Don't give up on the utilities.  You lost me some on your logic to avoid them.  I have a 500% return on XEL.  If I had managed to do that a little more often I would be worrying about CD rates a lot more than the S&P 500 now.  Smile    Of course I could have grabbed the wrong utility and I'd be sitting on an extremely low growth dividend play a few years later.    

[quote pid='15497' dateline='1541899528']
Yes like the wrong utilities such as EIX and PCG. Those stocks are getting smoked due to CA wild fires. 


          

       
[/quote]

[/quote]
Diversification matters. Utility companies all across the nation in this case. This week might be the best time ever to buy EIX, but if you bought last month it could sour you on the sector forever. Good investors keep emotion 100% out of their decisions, but I am human.

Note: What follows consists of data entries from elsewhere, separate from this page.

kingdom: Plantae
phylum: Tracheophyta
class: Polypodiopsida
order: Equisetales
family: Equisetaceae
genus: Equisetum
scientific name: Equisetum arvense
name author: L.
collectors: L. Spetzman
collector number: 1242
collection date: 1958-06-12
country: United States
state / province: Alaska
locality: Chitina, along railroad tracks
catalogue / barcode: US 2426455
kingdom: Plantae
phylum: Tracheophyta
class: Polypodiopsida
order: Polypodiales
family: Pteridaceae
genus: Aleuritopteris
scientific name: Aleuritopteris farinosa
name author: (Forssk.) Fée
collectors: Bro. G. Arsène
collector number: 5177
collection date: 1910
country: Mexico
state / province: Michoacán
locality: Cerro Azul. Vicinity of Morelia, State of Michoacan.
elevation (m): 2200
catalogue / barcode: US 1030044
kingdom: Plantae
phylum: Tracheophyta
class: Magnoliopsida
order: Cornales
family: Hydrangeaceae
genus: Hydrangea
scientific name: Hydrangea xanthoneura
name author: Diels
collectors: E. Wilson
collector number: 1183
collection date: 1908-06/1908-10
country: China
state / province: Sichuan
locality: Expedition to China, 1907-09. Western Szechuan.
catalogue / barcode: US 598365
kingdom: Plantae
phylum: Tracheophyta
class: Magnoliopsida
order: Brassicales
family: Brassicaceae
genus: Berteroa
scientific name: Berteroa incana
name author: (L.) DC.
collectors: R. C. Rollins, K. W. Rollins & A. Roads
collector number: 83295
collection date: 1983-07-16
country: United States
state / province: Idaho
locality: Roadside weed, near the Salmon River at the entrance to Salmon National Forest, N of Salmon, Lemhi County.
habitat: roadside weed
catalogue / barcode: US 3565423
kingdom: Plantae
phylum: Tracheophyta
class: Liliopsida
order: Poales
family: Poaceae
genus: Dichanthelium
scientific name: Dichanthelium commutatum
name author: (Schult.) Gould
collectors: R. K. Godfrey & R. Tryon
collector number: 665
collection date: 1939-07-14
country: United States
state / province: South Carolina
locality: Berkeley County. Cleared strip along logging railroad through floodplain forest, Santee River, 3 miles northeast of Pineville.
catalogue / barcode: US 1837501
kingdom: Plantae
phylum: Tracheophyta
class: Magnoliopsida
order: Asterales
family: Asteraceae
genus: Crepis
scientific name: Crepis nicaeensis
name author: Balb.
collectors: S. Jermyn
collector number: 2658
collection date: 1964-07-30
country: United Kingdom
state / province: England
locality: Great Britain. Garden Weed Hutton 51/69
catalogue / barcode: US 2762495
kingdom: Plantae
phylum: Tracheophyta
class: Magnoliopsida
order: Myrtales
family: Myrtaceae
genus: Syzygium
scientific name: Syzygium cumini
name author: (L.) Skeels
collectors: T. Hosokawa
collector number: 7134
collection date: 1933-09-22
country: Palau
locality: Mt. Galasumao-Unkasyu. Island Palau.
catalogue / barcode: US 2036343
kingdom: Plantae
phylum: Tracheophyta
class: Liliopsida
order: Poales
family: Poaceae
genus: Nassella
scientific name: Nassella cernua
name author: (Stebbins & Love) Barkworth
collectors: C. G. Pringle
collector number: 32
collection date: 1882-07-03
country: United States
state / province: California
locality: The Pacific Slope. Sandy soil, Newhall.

Back on topic. Finished out my position in APPL today. Which in this case means one round lot so I can sell a call someday if it runs up too fast. I can only hope that happens. APPL should be repurchasing shares any minute now if they are out of the blackout period. Wonder how long it will be before the same analysts are pounding the table with buy-buy-buy!

Sold a DEC 21st 57.50 put on MO today during the dip at the open due to "menthol" drama. Previously sold calls and puts expire worthless again this Friday. The weekly mini price swings have been easy money. I am long MO also.
BTI appears to be getting stupid cheap with all the FDA menthol nonsense.
(11-13-2018, 11:34 AM)Otter Wrote: [ -> ]BTI appears to be getting stupid cheap with all the FDA menthol nonsense.

It's pure nonsense.  MO is getting hit too and I am playing the game.  I'm supposed to be investing but the never ending market noise is just too easy to trade while I wait.  Smile

I added some HD, and flipped some HD options on the bad reaction to an excellent earnings report.
Bought HD at 176 on the earnings report reaction.
Sold out a small position I had in HCP and added more aapl
Added to VLO and EOG. Oil way over done here!
(11-14-2018, 09:53 AM)divmenow Wrote: [ -> ]Added to VLO and EOG. Oil way over done here!

They say there is no such thing as an oversold commodity but I do hope you are right.  I was looking at VLO some time back but ended up with CVX, BP and some MRO puts.  The oversupply management is going to be complicated.  OPEC can't control supply as effectively as they once could.  Our Prez is going to scream loud when they make any attempt to cut production, which I think they will.  It's just crazy how fast oil went from raging bull to bear.  If it would just settle around $65-70 we would probably have reasonably priced gasoline and happy enough oil company shareholders.
Added to my existing WFC position this morning. Seems fairly valued, and 3.3% yield is solid and well-covered.

Binary

LEG, initial purchase
Just increased my BTI position by 1/3.